**What this task involves:**
Duplicate every line of text in the material below word for word, leaving out the pictures.

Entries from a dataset
====
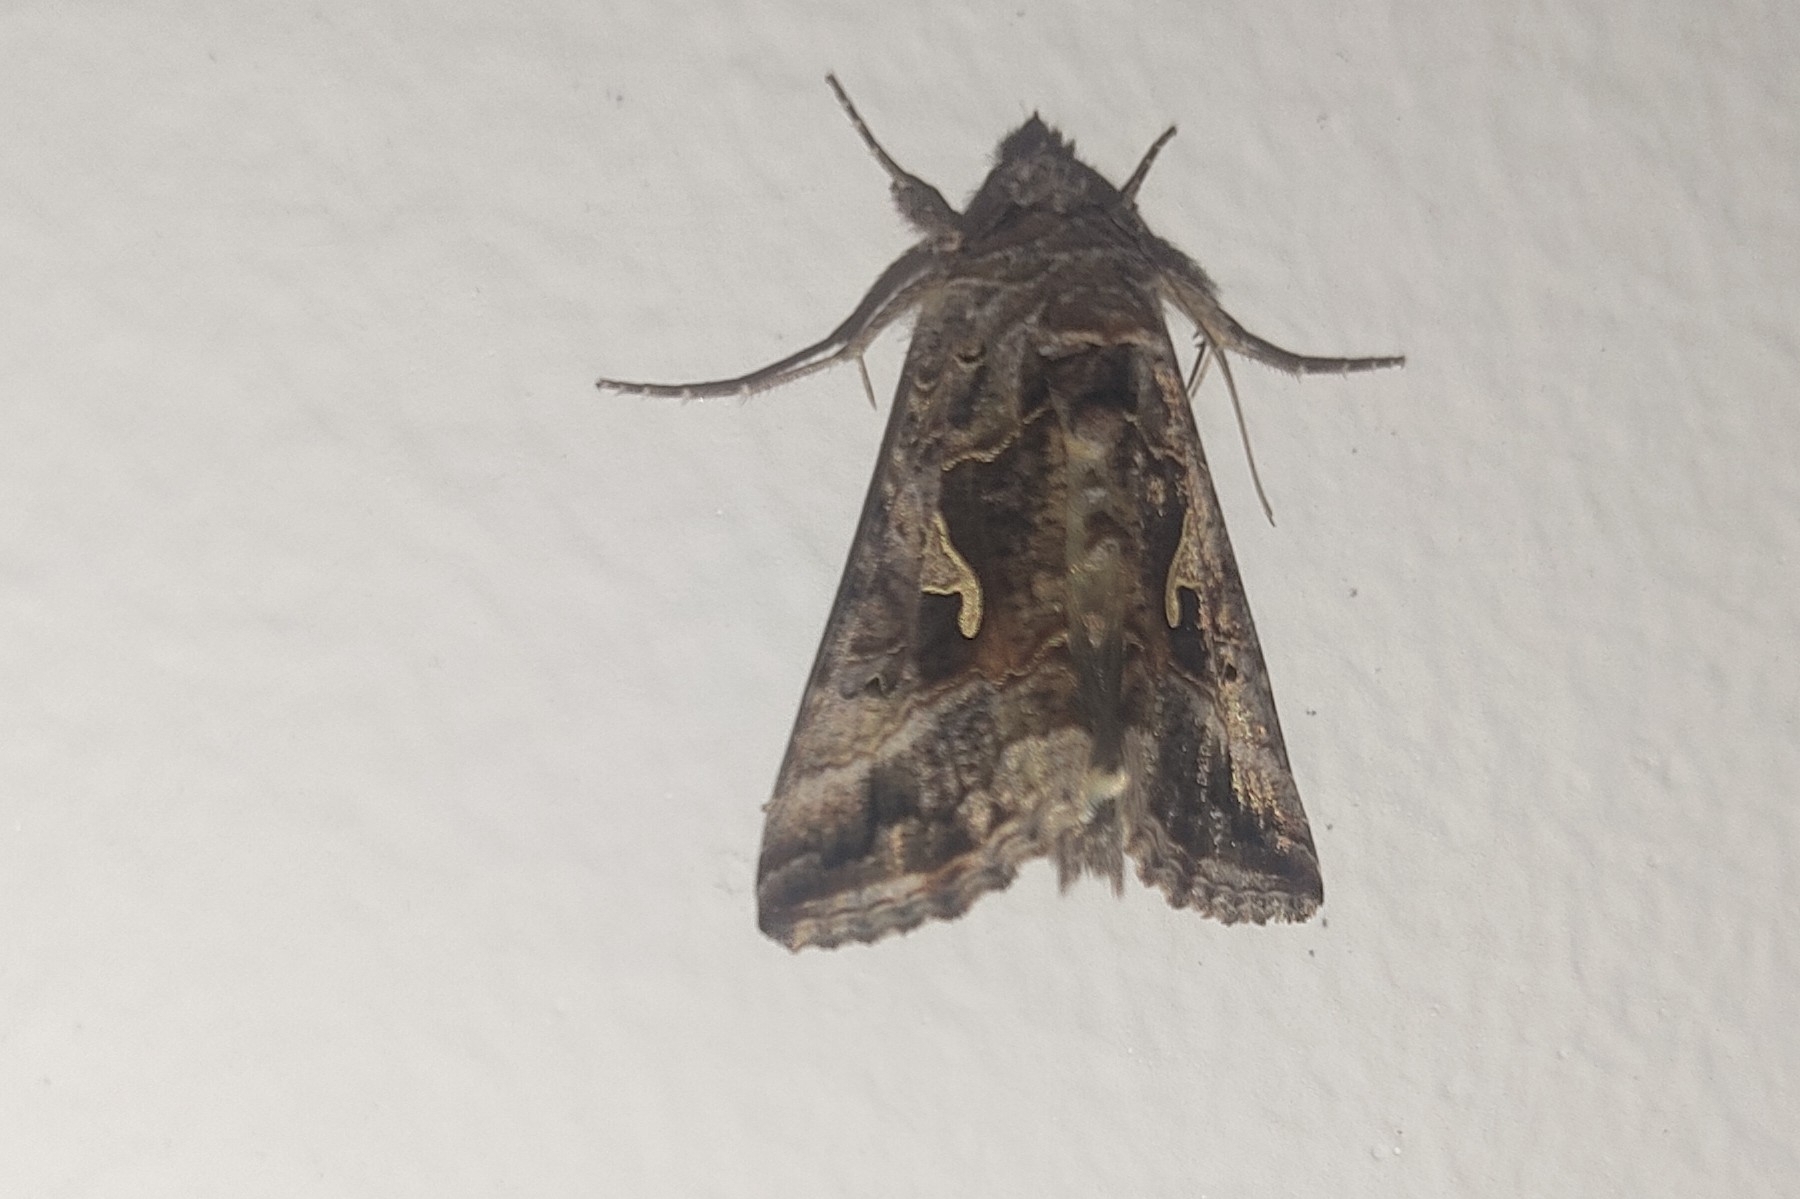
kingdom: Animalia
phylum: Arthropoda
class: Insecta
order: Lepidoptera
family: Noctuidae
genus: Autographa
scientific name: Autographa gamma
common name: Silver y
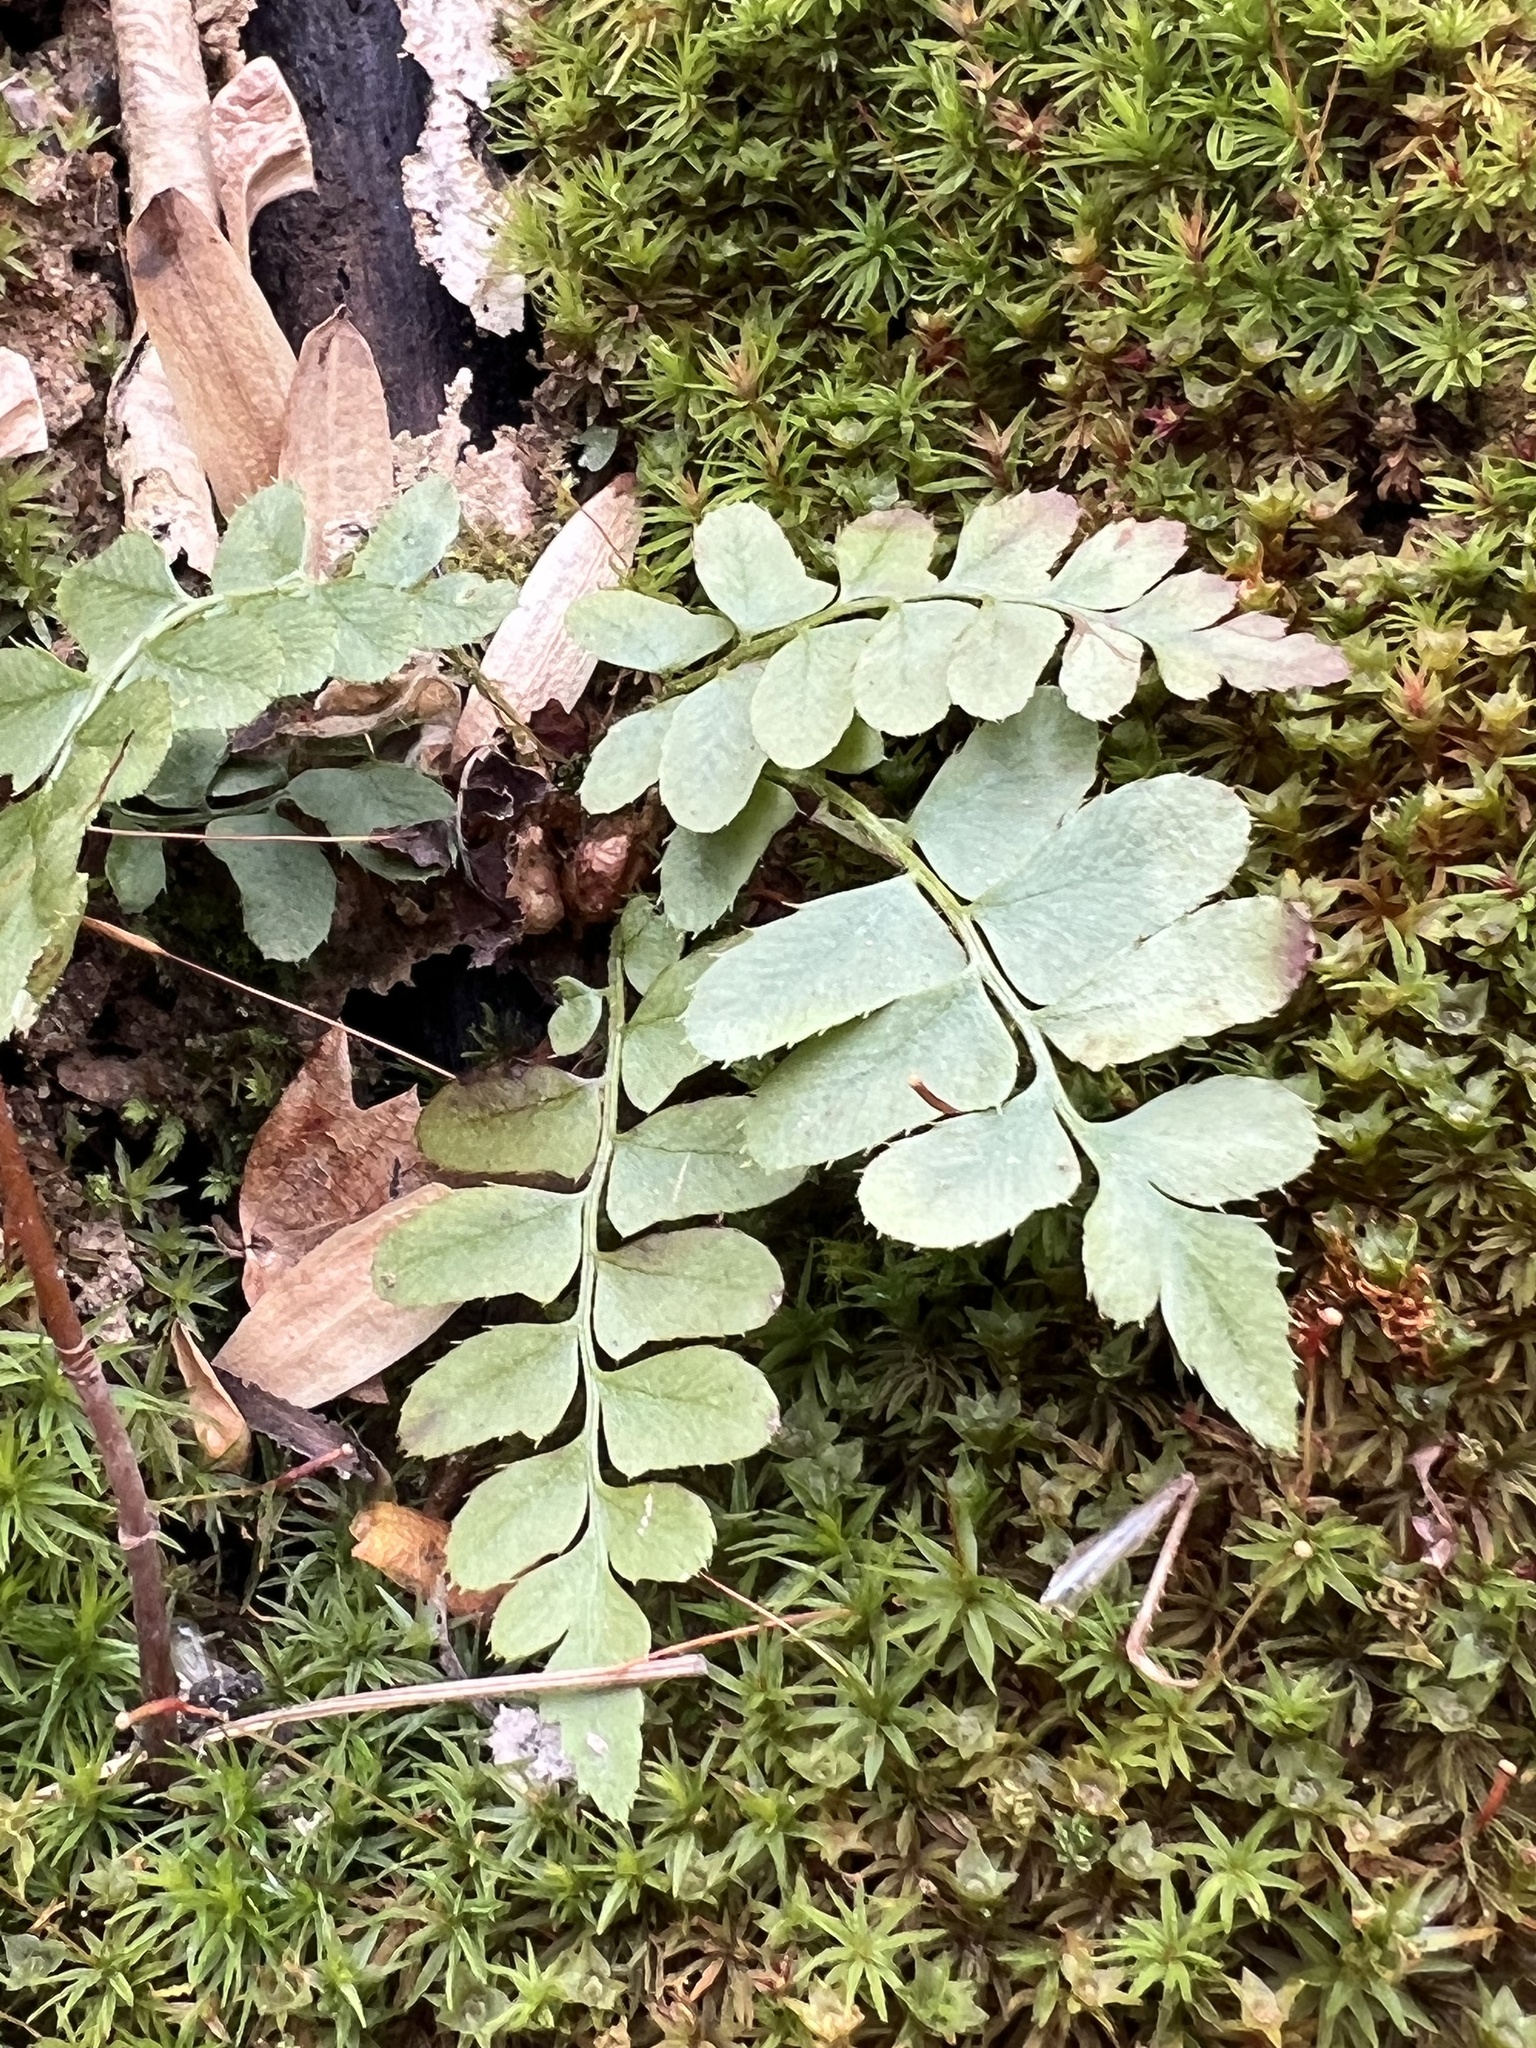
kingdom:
====
**Problem solution:**
kingdom: Animalia
phylum: Arthropoda
class: Insecta
order: Lepidoptera
family: Noctuidae
genus: Autographa
scientific name: Autographa gamma
common name: Silver y
kingdom:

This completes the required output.